PhD defence by Mojtaba Mehrzadi on Power Management Systems for Dynamic Positioning Offshore Support Vessels: Artificial Intelligence and Optimization for Shipboard Microgrids
11.03.2021 kl. 13.00 - 16.00
Mojtaba Mehrzadi, Department of Energy Technology, will defend the thesis "Power Management Systems for Dynamic Positioning Offshore Support Vessels: Artificial Intelligence and Optimization for Shipboard Microgrids"
Power Management Systems for Dynamic Positioning Offshore Support Vessels: Artificial Intelligence and Optimization for Shipboard Microgrids
Professor Josep M. Guerrero
Professor Juan C. Vasquez
Associate Professor Zhenyu Yang
Associate Professor Zhenyu Yang, Dept. of Energy Technology, Aalborg University (Chairman)

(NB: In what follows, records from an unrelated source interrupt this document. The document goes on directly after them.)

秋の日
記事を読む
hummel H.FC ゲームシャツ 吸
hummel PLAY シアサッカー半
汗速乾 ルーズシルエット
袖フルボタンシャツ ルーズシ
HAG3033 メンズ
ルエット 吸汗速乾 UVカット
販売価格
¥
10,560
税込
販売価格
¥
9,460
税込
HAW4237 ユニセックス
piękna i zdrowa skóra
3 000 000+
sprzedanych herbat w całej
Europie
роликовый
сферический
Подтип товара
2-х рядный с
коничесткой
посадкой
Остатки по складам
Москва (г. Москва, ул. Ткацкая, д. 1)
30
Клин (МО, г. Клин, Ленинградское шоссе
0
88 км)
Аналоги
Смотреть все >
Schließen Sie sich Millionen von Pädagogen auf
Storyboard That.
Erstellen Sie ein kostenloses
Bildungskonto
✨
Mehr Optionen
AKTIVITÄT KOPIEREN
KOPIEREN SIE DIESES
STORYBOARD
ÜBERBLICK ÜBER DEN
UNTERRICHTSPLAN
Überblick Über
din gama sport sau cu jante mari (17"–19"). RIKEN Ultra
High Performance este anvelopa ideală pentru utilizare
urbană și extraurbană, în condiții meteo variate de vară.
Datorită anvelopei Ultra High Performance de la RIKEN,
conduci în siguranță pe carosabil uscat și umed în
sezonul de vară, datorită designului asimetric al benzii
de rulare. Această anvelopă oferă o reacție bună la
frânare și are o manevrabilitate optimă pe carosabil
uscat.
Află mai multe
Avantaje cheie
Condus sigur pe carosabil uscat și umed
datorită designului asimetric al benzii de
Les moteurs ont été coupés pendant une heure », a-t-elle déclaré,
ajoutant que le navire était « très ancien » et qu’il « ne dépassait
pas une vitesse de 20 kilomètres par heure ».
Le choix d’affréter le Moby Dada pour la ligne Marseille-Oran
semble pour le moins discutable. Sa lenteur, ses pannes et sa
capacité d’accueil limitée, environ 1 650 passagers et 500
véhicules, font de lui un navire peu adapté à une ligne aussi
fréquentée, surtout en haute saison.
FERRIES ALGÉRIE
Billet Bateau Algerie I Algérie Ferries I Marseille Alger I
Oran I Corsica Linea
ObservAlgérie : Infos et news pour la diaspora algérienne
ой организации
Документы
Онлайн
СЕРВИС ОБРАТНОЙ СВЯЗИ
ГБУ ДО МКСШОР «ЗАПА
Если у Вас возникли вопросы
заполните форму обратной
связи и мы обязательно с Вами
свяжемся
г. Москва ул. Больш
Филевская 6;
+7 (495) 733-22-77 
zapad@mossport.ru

Professor Doris Sáez Hueichapan, University of Chile, Chile
Associate Professor Muzamir Isa, University Malaysia Perlis, Malaysia
Recent developments in the marine industry concentrate on using modern technology to apply an innovative strategy for reducing greenhouse gas emissions (GHG) and increasing energy efficiency. Most advanced ships are equipped with electric propulsion, diesel generators to produce power for variable speed propellers, and distribution systems. Furthermore, maneuvering in deep water due to anchor handling limitations such as oil exploration, offshore wind farm, cable, and pipe laying is defined as a high-risk operation. Advanced technology is known as the dynamic positioning system (DPS) to avoid loss of position and compensate for the ship motions induced by sea disturbances during the DP operation (DPS), which is automatically used to control the ship motions desired position. Hence, the DPS applies to compute the power demand and corresponding command forces and direction to each thruster motors to counteract sea disturbances. Inadequate power can reduce DPS execution, loss of station, power failure, and increase fuel consumption and GHG emissions. Therefore, an energy storage system (ESS) is implemented to improve the power system's reliability and stability to prevent the risk of blackout and power system failure. Furthermore, ESS reduces the propulsion torque and power consumption due to the loading of standby generators during the synchronization process, peak power demand in harsh environments, and closed busbar failure. Accordingly, the unpredicted thruster's power demand due to uncertainties and sudden sea forces changes such as wind and wave is forecasted for PMS in the DP ship based on the artificial intelligence (AI) method.
THE DEFENCE IN ENGLISH - all are welcome.